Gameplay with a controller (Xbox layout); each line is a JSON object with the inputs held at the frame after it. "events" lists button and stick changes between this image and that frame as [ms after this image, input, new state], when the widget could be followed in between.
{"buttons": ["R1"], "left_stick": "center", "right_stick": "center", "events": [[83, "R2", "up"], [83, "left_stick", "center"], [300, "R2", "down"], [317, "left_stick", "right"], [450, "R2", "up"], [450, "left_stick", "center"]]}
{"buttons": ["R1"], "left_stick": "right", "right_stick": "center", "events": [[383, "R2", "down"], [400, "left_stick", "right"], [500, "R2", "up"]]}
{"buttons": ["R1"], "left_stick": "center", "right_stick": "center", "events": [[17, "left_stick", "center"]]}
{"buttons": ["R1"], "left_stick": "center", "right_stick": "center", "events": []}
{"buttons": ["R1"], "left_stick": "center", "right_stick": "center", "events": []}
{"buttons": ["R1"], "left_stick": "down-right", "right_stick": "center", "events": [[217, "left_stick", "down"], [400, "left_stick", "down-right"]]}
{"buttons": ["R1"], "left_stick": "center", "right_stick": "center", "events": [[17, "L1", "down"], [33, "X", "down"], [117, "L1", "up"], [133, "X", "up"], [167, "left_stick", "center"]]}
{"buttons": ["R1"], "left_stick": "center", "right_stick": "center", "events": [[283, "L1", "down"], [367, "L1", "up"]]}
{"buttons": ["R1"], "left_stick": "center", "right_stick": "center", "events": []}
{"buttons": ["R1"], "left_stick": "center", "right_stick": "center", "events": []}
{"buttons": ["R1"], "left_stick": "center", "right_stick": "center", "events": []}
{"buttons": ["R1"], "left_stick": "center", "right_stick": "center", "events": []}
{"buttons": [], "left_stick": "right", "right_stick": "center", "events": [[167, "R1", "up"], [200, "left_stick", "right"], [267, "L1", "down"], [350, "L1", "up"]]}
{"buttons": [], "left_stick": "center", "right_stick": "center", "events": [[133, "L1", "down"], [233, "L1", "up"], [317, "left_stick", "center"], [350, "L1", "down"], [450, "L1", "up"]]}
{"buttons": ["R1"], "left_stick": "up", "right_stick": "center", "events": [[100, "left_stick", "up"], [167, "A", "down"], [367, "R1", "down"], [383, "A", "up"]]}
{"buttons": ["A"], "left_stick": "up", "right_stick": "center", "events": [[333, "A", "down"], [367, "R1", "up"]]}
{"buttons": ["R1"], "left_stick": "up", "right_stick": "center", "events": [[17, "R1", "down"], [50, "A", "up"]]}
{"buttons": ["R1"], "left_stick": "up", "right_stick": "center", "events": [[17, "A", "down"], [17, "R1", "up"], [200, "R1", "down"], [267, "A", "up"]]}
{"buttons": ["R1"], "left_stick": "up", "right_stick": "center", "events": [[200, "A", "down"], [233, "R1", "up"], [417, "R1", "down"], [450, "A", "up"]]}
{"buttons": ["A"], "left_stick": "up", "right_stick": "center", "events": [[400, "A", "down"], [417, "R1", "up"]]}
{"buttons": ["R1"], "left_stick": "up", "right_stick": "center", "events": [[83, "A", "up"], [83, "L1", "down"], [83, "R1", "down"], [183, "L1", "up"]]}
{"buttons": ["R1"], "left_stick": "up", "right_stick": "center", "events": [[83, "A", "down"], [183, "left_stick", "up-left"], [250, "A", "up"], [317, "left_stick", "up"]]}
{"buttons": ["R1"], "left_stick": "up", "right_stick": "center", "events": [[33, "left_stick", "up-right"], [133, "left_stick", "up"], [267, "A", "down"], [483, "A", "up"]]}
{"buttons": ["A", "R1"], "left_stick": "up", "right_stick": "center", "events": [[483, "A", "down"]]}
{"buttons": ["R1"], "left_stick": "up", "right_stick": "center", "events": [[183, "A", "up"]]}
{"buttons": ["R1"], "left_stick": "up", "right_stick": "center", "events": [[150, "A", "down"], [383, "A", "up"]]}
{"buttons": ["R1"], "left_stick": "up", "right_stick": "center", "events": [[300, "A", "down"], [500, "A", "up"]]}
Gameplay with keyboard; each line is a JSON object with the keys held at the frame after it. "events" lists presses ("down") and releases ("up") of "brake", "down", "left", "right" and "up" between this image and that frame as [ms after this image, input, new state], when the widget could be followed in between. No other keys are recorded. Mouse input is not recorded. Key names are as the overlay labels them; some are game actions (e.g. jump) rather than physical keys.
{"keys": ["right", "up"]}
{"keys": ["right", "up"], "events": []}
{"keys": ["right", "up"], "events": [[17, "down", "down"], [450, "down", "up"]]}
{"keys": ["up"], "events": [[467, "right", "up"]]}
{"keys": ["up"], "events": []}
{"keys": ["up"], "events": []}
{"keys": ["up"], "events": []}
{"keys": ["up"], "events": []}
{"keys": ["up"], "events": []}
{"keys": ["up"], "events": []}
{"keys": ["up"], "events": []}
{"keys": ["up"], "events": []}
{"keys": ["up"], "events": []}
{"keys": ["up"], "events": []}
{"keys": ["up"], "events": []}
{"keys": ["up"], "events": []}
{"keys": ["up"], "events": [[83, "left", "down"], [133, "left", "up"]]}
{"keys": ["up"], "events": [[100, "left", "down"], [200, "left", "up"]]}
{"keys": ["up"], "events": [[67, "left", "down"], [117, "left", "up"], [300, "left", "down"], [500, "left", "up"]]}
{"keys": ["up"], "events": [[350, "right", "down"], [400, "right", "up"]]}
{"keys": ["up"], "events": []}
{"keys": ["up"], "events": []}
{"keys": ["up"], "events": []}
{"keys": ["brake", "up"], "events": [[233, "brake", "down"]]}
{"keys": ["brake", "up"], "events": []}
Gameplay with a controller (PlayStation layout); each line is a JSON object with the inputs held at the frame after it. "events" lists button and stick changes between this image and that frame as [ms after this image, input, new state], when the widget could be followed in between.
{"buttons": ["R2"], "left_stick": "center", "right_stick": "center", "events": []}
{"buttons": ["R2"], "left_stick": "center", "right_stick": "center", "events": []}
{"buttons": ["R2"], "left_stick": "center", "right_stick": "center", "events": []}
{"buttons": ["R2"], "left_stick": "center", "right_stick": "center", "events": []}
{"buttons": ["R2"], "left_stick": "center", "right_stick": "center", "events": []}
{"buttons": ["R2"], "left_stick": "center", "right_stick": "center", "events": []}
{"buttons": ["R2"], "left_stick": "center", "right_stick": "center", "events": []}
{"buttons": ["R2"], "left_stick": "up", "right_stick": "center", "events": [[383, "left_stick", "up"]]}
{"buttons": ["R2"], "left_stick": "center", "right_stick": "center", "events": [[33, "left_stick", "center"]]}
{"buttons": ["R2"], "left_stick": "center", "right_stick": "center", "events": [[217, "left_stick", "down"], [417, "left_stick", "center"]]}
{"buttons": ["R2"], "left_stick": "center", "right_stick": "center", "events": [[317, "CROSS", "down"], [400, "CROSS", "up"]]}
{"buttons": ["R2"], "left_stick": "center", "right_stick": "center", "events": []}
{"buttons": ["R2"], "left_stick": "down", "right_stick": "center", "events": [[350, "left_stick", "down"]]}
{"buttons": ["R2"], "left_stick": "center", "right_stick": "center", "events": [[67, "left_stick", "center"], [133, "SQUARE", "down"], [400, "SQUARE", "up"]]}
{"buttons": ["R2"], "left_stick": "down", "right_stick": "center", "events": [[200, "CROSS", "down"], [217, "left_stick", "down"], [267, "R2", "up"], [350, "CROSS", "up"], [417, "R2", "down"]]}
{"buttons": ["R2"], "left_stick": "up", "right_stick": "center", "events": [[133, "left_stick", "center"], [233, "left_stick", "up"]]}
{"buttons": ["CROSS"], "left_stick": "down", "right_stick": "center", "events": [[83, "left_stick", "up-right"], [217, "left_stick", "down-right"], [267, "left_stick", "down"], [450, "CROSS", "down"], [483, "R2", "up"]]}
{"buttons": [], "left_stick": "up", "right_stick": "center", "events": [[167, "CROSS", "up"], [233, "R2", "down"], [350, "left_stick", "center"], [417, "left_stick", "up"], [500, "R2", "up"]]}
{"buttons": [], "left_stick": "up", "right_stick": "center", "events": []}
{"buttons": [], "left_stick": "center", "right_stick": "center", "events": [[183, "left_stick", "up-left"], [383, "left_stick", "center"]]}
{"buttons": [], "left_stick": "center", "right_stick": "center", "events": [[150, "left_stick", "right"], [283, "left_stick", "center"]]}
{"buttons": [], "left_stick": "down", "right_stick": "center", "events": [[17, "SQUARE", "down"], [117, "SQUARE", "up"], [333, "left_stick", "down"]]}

☆ ☆ ☆ ☆ ☆ ☆ ☆

Scan the lines above for the word "inputs", then copy each line that has it.

Gameplay with a controller (Xbox layout); each line is a JSON object with the inputs held at the frame after it. "events" lists button and stick changes between this image and that frame as [ms after this image, input, new state], when the widget could be followed in between.
Gameplay with a controller (PlayStation layout); each line is a JSON object with the inputs held at the frame after it. "events" lists button and stick changes between this image and that frame as [ms after this image, input, new state], when the widget could be followed in between.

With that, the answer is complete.